__Directions for this task__: Copy out exactly the lines below that run from the one holding "44: (636, 477)" to the one holding "70: (24, 414)", keeping both of those lines and no others.

----

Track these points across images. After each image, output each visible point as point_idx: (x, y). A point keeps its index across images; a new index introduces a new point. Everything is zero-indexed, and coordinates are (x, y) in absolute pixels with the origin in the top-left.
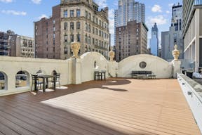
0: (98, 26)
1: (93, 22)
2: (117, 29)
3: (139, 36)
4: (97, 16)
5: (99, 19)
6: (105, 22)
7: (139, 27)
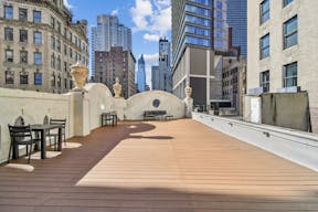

----

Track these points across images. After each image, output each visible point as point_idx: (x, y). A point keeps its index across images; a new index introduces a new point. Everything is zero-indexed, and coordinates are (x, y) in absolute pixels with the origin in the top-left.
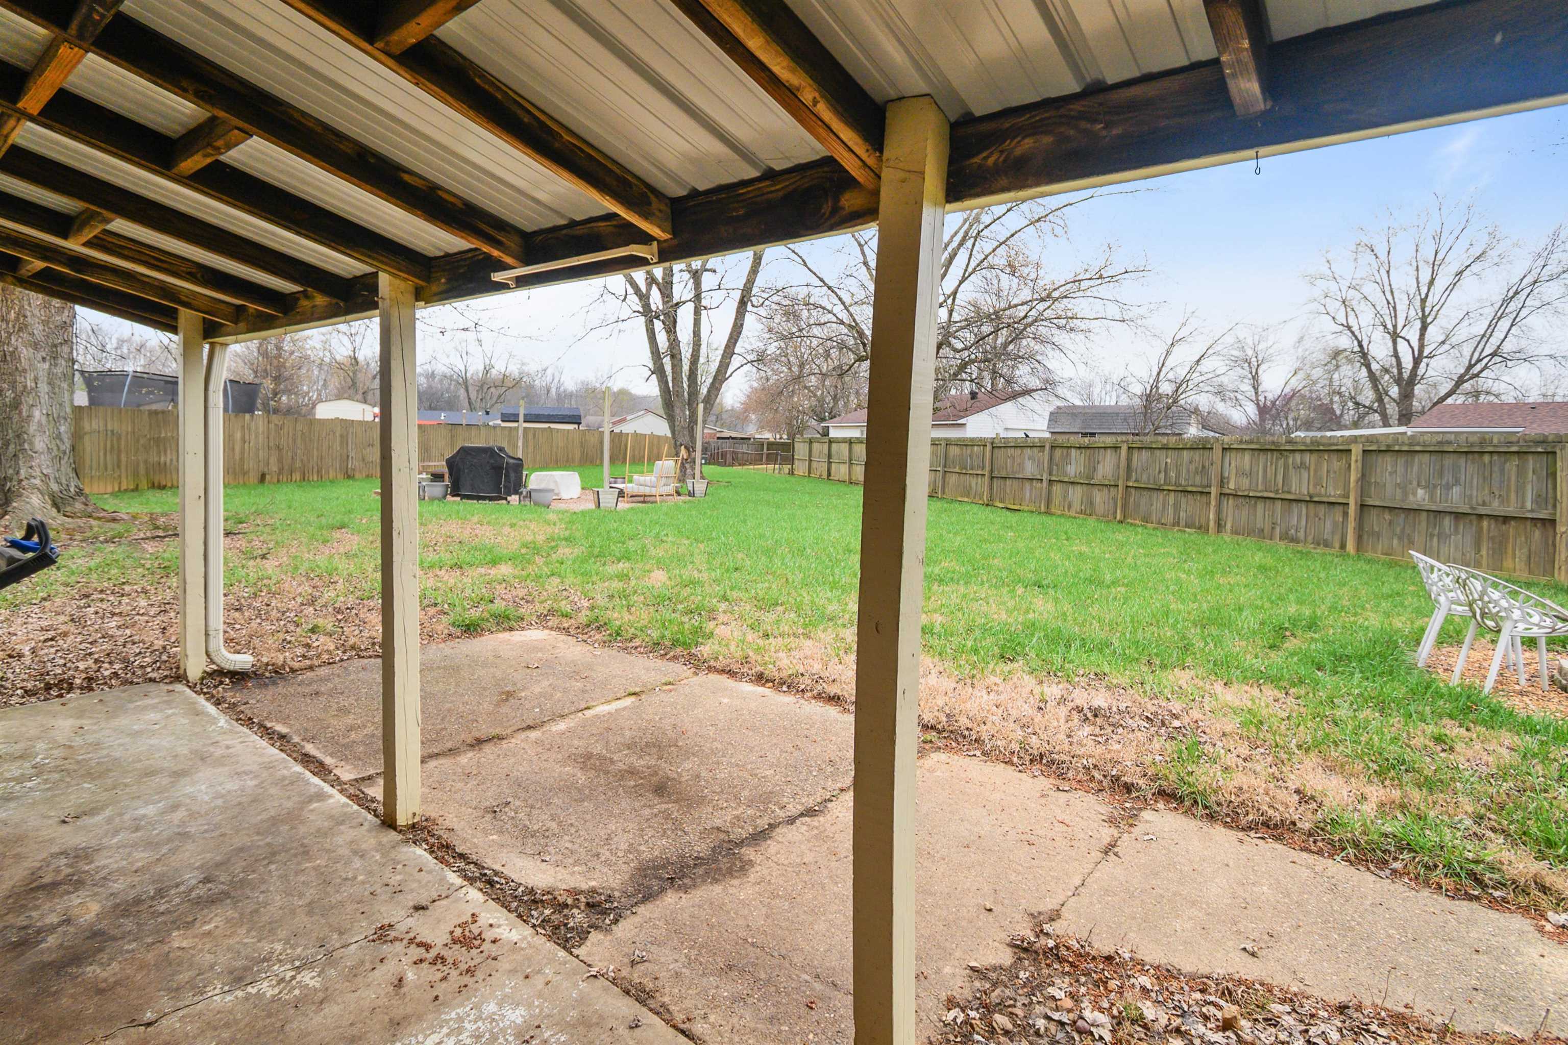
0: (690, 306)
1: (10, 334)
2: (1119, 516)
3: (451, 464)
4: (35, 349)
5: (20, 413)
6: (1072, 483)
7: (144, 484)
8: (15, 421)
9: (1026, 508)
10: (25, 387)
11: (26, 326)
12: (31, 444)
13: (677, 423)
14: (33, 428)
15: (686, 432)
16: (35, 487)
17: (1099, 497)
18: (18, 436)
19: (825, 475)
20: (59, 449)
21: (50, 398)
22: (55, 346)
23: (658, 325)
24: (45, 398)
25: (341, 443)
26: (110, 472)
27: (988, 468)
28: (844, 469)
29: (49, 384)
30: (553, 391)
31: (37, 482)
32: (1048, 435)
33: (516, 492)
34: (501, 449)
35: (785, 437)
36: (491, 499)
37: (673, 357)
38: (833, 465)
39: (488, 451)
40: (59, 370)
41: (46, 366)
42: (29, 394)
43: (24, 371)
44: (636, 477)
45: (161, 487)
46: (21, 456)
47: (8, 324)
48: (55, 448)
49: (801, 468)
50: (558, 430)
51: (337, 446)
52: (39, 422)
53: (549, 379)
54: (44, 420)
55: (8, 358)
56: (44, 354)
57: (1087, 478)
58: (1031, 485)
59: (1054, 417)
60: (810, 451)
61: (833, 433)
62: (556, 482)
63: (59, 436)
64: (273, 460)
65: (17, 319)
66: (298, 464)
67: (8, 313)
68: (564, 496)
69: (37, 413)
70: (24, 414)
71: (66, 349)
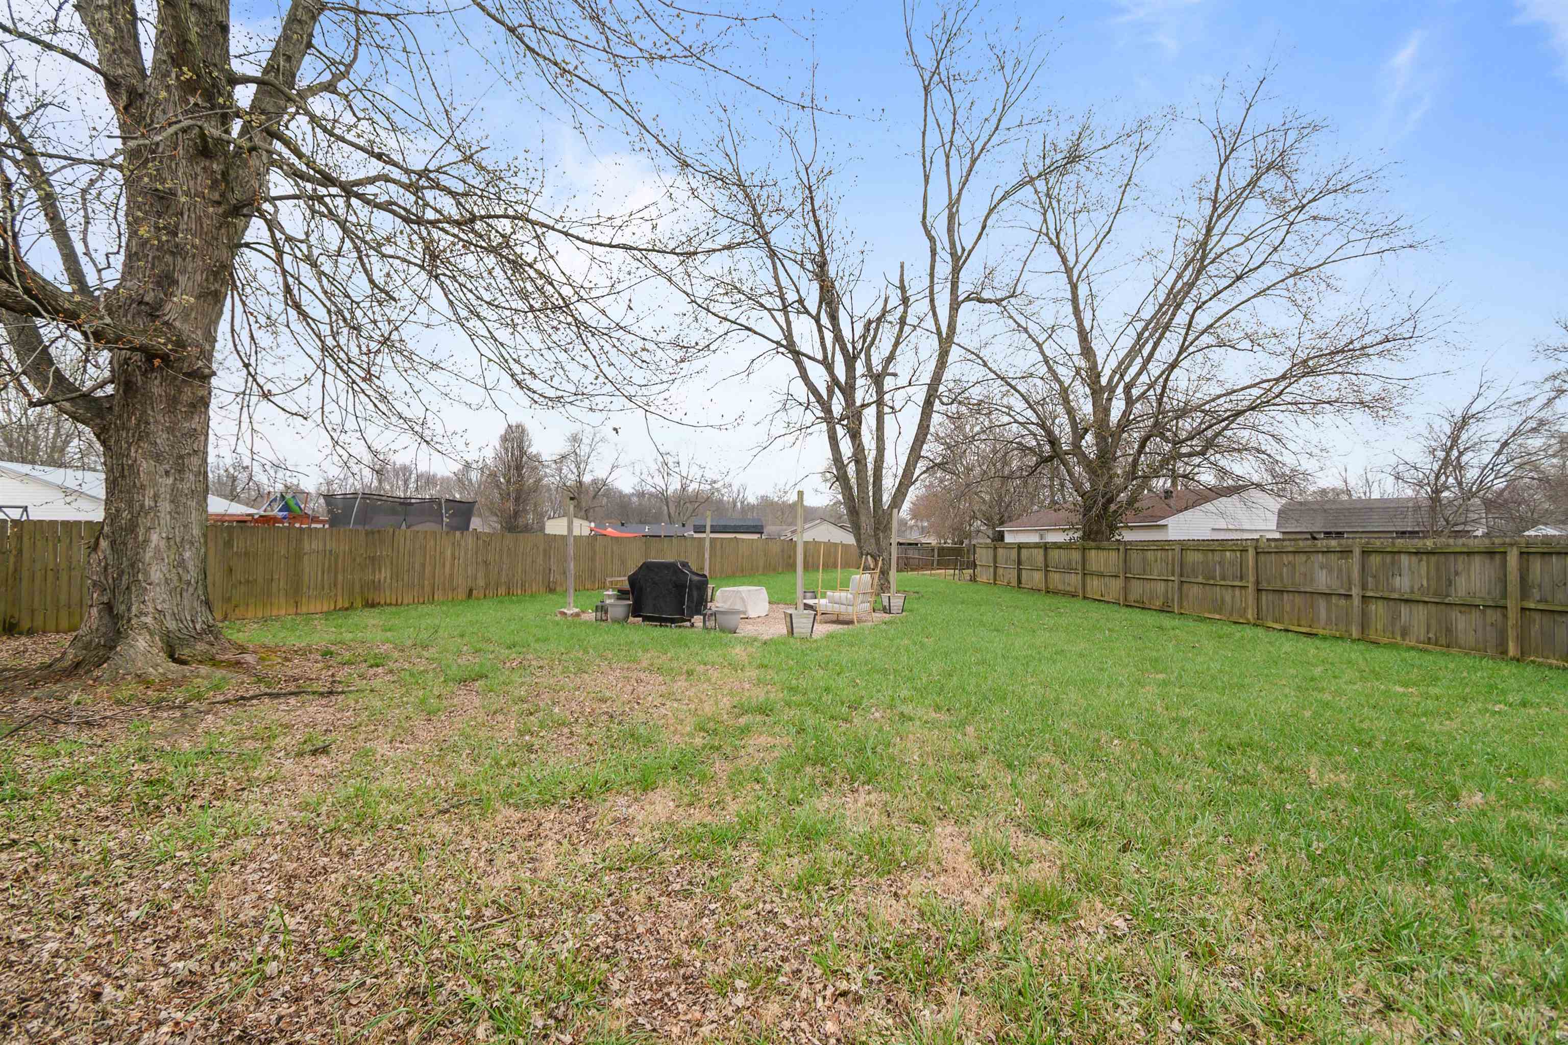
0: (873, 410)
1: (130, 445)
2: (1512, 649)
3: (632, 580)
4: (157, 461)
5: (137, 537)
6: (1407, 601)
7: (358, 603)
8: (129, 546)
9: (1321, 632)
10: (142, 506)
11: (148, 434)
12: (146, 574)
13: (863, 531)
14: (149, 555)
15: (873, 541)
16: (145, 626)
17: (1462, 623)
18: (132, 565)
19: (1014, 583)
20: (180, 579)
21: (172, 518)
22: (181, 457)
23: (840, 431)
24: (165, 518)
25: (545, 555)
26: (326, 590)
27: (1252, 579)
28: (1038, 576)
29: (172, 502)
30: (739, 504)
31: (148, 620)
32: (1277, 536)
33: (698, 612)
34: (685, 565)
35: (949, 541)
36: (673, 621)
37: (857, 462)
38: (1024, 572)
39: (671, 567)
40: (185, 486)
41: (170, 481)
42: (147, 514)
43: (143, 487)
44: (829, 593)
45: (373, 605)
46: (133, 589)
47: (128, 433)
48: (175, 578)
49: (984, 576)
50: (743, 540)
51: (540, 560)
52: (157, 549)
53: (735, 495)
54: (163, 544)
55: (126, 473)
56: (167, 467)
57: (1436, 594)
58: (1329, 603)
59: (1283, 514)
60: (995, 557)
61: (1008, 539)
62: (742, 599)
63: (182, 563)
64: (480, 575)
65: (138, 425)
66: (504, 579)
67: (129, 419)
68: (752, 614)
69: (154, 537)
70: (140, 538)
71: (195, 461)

----

__Answer to this exercise__:
44: (636, 477)
45: (161, 487)
46: (21, 456)
47: (8, 324)
48: (55, 448)
49: (801, 468)
50: (558, 430)
51: (337, 446)
52: (39, 422)
53: (549, 379)
54: (44, 420)
55: (8, 358)
56: (44, 354)
57: (1087, 478)
58: (1031, 485)
59: (1054, 417)
60: (810, 451)
61: (833, 433)
62: (556, 482)
63: (59, 436)
64: (273, 460)
65: (17, 319)
66: (298, 464)
67: (8, 313)
68: (564, 496)
69: (37, 413)
70: (24, 414)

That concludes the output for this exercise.